The out-of-the-box dbt snapshots provide change data capture (CDC) capability for tracking the changes to data in your data lake or data warehouse. The dbt snapshot metadata columns enable a view of change to data - which records have been updated and when. However, the dbt snapshot metadata doesn't provide a view of the processing audit - which process or job was responsible for the changes. The ability to audit at the processing level requires additional operational metadata.

The out-of-the-box dbt snapshot strategies (rules for detecting changes) likely provide the desired logic for detecting and managing data change. No change to the snapshot strategies or snapshot pipeline processing is desired, but additional operational metadata fields must be set and carried through with the data.

note

The full source code for this article is available at github.com/datwiz/dbt-snapshot-metadata.

Objectives

Both operational and governance requirements can drive the need for greater fidelity of operational metadata. Example considerations could include:

  • use of the out-of-the-box dbt snapshot logic and strategies for Change Data Capture (CDC)
  • addition of operational metadata fields to snapshot tables with processing details for ops support and audit
    • when new records are inserted, add operational processing metadata information to each record
    • when existing records are closed or end-dated, update operational metadata fields with processing metadata

standard snapshot table

enhanced snapshot table

Aside from including a new process_id value in records, these enhancements don't add further information to the table. Instead they are a materialization of the operational data that is easier to access. The same information could be derived from standard dbt metadata fields but would require a more complex SQL statement that includes a left outer self-join. As with any materialization decision, there is a trade-off between ease of access vs. additional storage requirements.

NULL vs High-End Date/Timestamp

In addition to the ops support and audit requirements, there can also be a legacy migration complication related to how open records (the most current version of the record) are represented in snapshots. dbt snapshots represent open records using NULL values for dbt_valid_to fields. In legacy data lakes or data warehouses, the open records often are identified using a well-known high value for the effective end date/timestamp, such as 9999-12-31 or 9999-12-31 23:59:59. Adding additional snapshot metadata columns enables a legacy view of record changes without having to alter the dbt snapshot strategy or processing logic.

tip

Transitioning to NULL values for the valid_to end date/timestamp value for open records is highly recommended, especially when porting to a new database platform or cloud-based service. On-premise legacy database platforms often use TIMESTAMP values without including timezones or timezone offsets, relying on a system-wide default timezone setting. Different databases may also have extra millisecond precision for TIMESTAMP columns. Precision and timezone treatment can cause unexpected issues when migrating to a new database platform.

For example, in BigQuery

datetime('9999-12-31 23:59:59.999999', 'Australia/Melbourne')

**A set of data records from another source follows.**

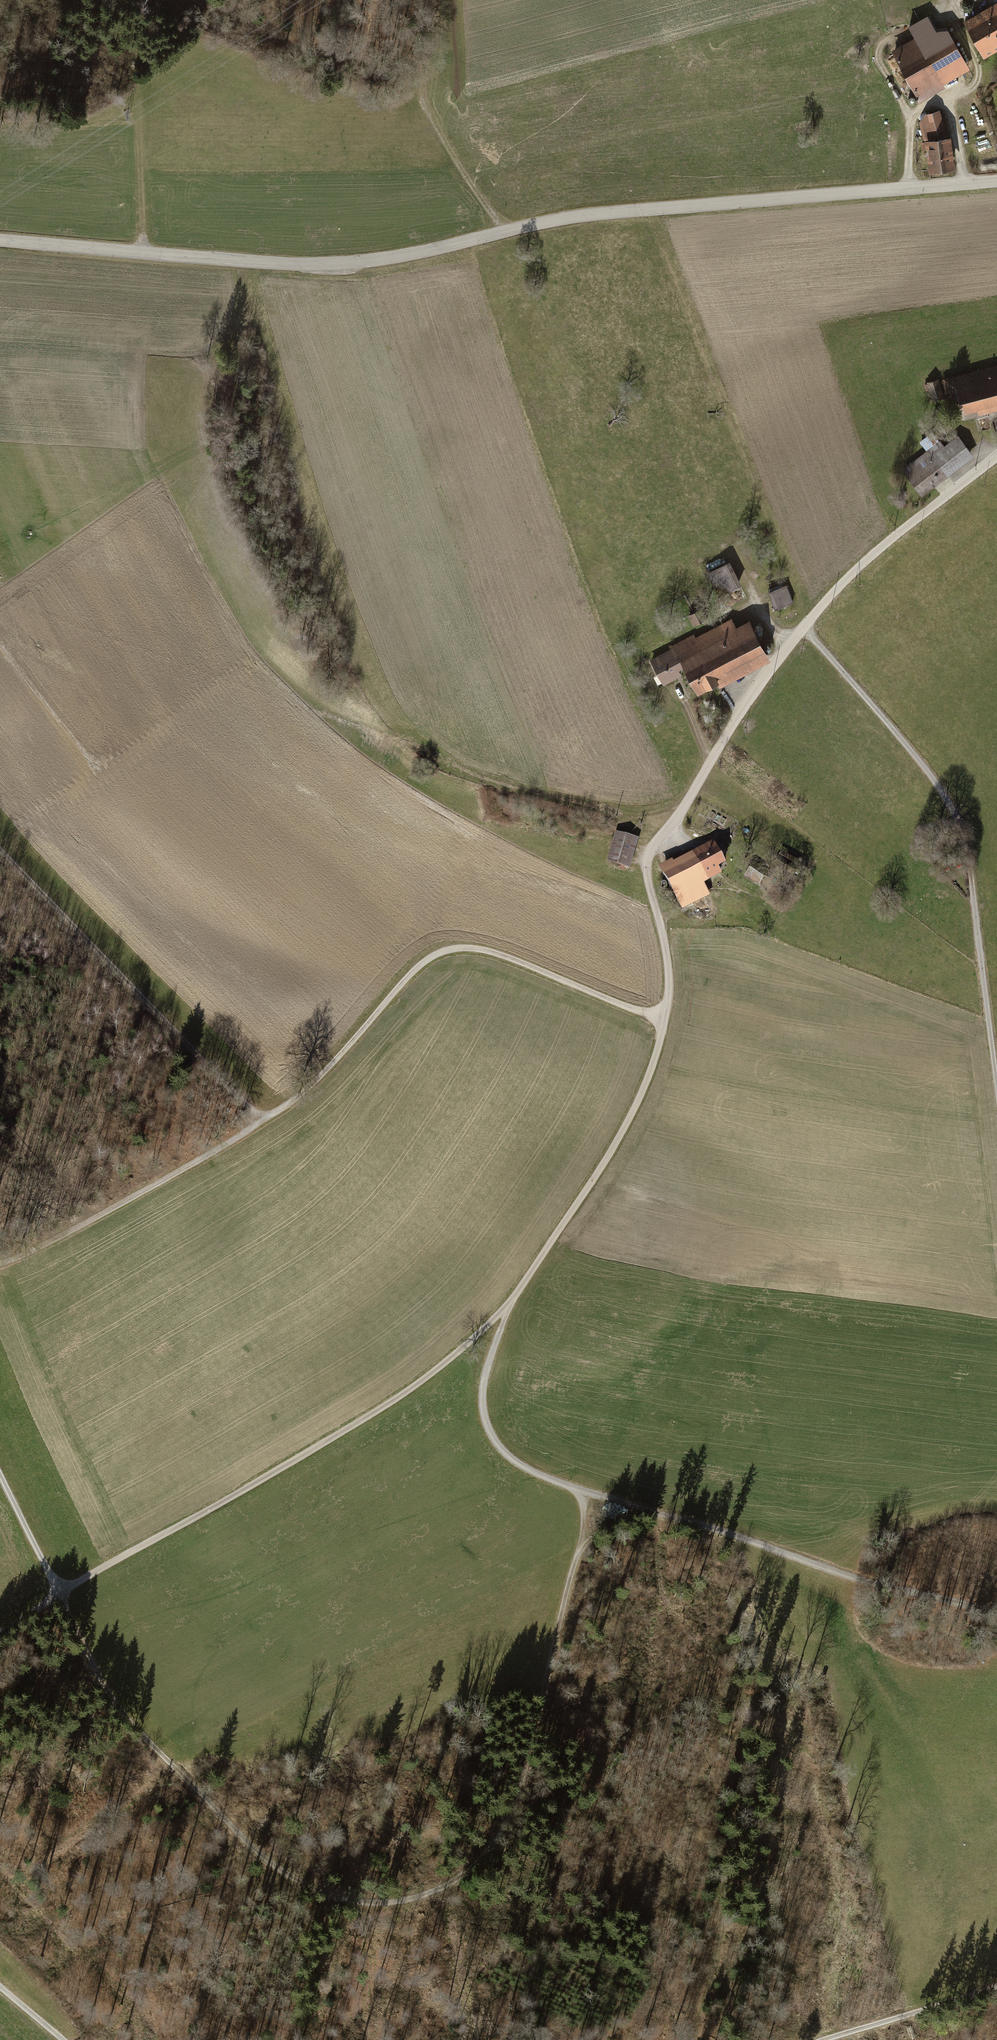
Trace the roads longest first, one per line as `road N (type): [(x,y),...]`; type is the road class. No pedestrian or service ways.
road 1 (residential): [(996,456),(826,600),(654,845),(646,875),(668,996),(655,1055),(607,1159),(510,1304),(409,1390),(0,1635)]
road 2 (track): [(0,1476),(122,1713),(266,1862),(306,1885),(363,1895),(424,1887),(471,1866),(508,1828),(577,1549),(610,1523),(650,1513)]
road 3 (tertiary): [(996,181),(592,214),(326,264),(0,240)]
road 4 (track): [(0,1264),(282,1108),(439,953),(497,954),(664,1022)]
road 5 (track): [(996,1092),(959,823),(932,777),(803,627)]
road 6 (track): [(0,850),(263,1120)]
road 7 (track): [(650,1513),(996,1620)]
road 8 (track): [(650,1513),(535,1473),(498,1444),(483,1386),(510,1304)]
road 9 (track): [(996,1986),(823,2039)]
road 10 (track): [(504,232),(430,117),(421,78)]

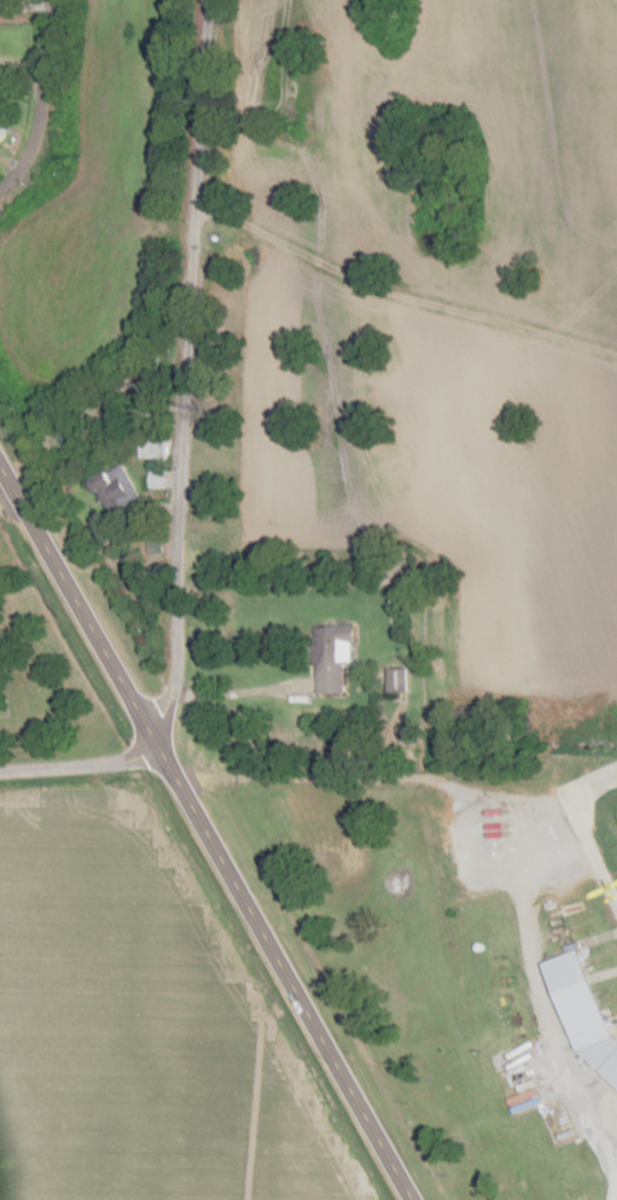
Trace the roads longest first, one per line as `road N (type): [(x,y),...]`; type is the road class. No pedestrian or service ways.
road 1 (primary): [(0,470),(412,1199)]
road 2 (residential): [(151,739),(168,703),(213,0)]
road 3 (track): [(200,206),(314,261),(616,359)]
road 4 (track): [(504,800),(523,828),(526,901),(546,998),(616,1199)]
road 5 (residential): [(174,777),(440,781),(504,800)]
road 6 (residential): [(0,204),(34,141),(52,0)]
road 7 (residential): [(0,771),(94,765),(151,739)]

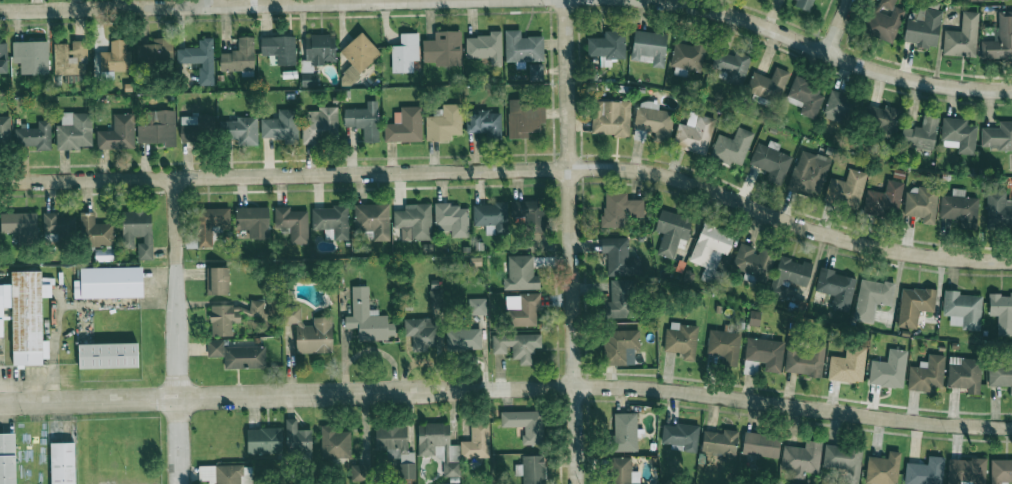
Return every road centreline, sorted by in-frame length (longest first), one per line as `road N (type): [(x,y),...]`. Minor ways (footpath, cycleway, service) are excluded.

will generate an invalid value error, while

timestamp('9999-12-31 23:59:59.999999', 'Australia/Melbourne')

will silently convert the localised timestamp to UTC 9999-12-31 23:59:59.999999+00

The use of NULL values for open records/valid_to fields avoids this risk of subtle breakage.

Enhancing the default Snapshot

Modify the default dbt snapshot behavior by overriding the dbt snapshot materialization macros. dbt enbles macros to be overridden using the following resolution or search order:

  1. locally defined macros in the project's ./macros directory
  2. macros defined in additional dbt packages included in the project packages.yml file
  3. dbt adaptor-specific macros
  4. dbt provided default macros

To inject additional snapshot metadata fields into snapshot tables override the following two default macros:

  • default__build_snapshot_table() creates the snapshot table on the first run
  • default__snapshot_staging_table() stages in the inserts and updates to be applied to the snapshot table

To update fields on snapshot update, override the following default macro:

  • default__snapshot_merge_sql() performs the MERGE/UPSERT

Note that if the dbt database adaptor implements adaptor-specific versions of these macros, then update the adaptor-specific macro accordingly. For example the dbt-spark adaptor overrides the dbt default__snapshot_merge_sql() as spark__snapshot_merge_sql().

build_snapshot_table()

The default__build_snapshot_table() macro is called on the first dbt snapshot invocation. This macro defines the content to include in the CREATE TABLE statement. The following example adds process id's using the dbt invocation_id and additional timestamp fields, including use of the well-known high timestamp value for open records. This value is defined as the variable default_high_dttm in the dbt_project.yml file. The dbt snapshot strategy processing uses the unmodified standard dbt columns, so modification to change detection logic is not required.

snapshot_staging_table()

The default__snapshot_staging_table() macro is called on subsequent dbt snapshot invocations. This macro defines the content in the MERGE statement for inserts and updates. The following example adds the additional operational metadata fields to the insertions common table expression (CTE) and the updates (CTE). The dbt invocation_id is used again as the process_id for inserts on new records and updates that close existing records.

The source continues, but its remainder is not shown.